Ward made a pitch to city council for $2 million towards several milestone projects that are expected to cost an estimated total of $10-15 million. Council unanimously voted to decide during its Aug. 20 meeting.
“There are lots of places (across Canada) that would give their arm for an institution like ours,” said Ward.
The college has been around for nearly 50 years and since then, it’s been a major contributor to the economy, Ward said.
Last year alone, 75,000 people attended the Arts Centre for various functions. More than 125,000 people participated in learning, cultural, sport or other activity at RDC every single year, said Ward.
The $1 million would be used towards four projects.
One project involves enhancing the lighting projection and image creation capabilities in the Arts Centre.
The college is also looking to partner with the Central Alberta Theatre to enhance the City Centre stage in the former Uptown movie theatre on 49th Street.
Program and space improvements are being considered for the Library Information Common. This includes investing significant dollars in technology and other learning resources.
The college would also like to enhance future growth at the Donald School of Business downtown.
Business school expansion involves adding physical space, expanding degree programs there, and expanding corporate and executive training.
The city has contributed to the college infrastructure in the past — $1 million for the arts centre 25 years ago and $1 million for the library 10 years ago.
The provincial government takes note when municipalities invest dollars, so this money would help leverage more dollars, Ward said.
“We see the city as a powerful partner,” said Ward.
He further estimated that Red Deer is in the bottom third of Canadian municipalities when it comes to donations to their own post-secondary colleges.

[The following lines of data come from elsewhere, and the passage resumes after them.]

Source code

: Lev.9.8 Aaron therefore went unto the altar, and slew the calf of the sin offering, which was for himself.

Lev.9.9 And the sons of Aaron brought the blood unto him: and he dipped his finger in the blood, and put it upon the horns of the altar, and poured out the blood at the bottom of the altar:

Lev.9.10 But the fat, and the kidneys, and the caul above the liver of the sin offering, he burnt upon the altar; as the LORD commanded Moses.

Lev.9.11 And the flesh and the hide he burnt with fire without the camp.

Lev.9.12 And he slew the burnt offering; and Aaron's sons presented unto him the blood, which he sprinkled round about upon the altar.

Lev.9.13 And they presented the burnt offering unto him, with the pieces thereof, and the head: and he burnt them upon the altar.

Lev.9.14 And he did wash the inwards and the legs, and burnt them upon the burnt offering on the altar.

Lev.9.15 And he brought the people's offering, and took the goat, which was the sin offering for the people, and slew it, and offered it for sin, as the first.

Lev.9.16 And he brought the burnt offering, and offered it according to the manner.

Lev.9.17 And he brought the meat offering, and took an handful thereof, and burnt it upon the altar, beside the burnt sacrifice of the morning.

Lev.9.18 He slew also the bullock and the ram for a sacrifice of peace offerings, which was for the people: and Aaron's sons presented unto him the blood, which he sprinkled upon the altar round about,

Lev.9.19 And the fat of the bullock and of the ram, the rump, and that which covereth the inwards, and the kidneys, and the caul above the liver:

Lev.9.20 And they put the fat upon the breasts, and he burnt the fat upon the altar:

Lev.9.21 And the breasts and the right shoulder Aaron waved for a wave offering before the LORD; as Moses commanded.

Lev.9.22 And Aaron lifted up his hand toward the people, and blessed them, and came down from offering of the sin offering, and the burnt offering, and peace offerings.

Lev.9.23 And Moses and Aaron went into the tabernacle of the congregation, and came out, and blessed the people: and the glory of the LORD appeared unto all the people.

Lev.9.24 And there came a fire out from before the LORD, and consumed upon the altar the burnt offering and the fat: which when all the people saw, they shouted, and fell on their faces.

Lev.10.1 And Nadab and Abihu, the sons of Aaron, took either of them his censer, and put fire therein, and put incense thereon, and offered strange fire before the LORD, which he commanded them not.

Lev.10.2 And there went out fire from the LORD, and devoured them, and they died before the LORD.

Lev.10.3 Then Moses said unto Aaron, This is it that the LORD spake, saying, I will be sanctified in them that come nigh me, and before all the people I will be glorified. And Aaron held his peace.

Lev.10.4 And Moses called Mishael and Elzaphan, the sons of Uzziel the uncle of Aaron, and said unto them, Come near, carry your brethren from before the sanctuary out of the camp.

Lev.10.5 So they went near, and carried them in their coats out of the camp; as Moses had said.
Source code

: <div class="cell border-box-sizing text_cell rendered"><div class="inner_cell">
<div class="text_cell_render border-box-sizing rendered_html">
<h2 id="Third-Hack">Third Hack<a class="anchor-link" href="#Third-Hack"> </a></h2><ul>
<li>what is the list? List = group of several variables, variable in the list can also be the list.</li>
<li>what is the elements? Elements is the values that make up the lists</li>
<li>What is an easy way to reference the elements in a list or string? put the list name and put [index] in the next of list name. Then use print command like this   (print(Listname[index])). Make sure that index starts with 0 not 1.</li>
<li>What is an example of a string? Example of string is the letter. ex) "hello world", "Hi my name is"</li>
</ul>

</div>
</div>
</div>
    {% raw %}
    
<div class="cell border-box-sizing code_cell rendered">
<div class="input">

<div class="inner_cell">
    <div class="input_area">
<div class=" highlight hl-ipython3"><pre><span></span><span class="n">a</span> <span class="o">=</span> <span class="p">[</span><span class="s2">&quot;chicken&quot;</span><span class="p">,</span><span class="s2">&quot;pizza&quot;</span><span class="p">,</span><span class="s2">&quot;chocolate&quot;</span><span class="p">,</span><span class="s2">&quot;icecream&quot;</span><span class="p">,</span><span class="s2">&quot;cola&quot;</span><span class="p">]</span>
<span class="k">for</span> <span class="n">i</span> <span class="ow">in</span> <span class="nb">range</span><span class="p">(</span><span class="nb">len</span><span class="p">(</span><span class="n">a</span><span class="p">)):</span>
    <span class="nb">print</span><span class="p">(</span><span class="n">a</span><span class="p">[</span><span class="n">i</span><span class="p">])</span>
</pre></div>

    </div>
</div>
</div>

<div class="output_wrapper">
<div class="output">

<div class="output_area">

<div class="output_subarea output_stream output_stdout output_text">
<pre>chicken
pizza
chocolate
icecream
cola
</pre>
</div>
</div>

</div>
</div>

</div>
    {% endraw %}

Currently, the college is home to a number of summer camps.
“The city shares the benefit, so we think they should share the cost,” Ward said outside council chambers.
On Monday, the college began its intensive lobbying campaign. Red Deer County and other regional partners will be approached about these key milestone projects.
“We think we have a compelling case and we believe they’ll want to participate, and the cost is shared,” said Ward.
In other council news:
• Red Deer Regional Airport presents its second quarter report
• amendment is made to drinking establishment licensing bylaw
• council receives report on education and consultation for fluoride. Expert/panel discussion to take place on Sept. 11.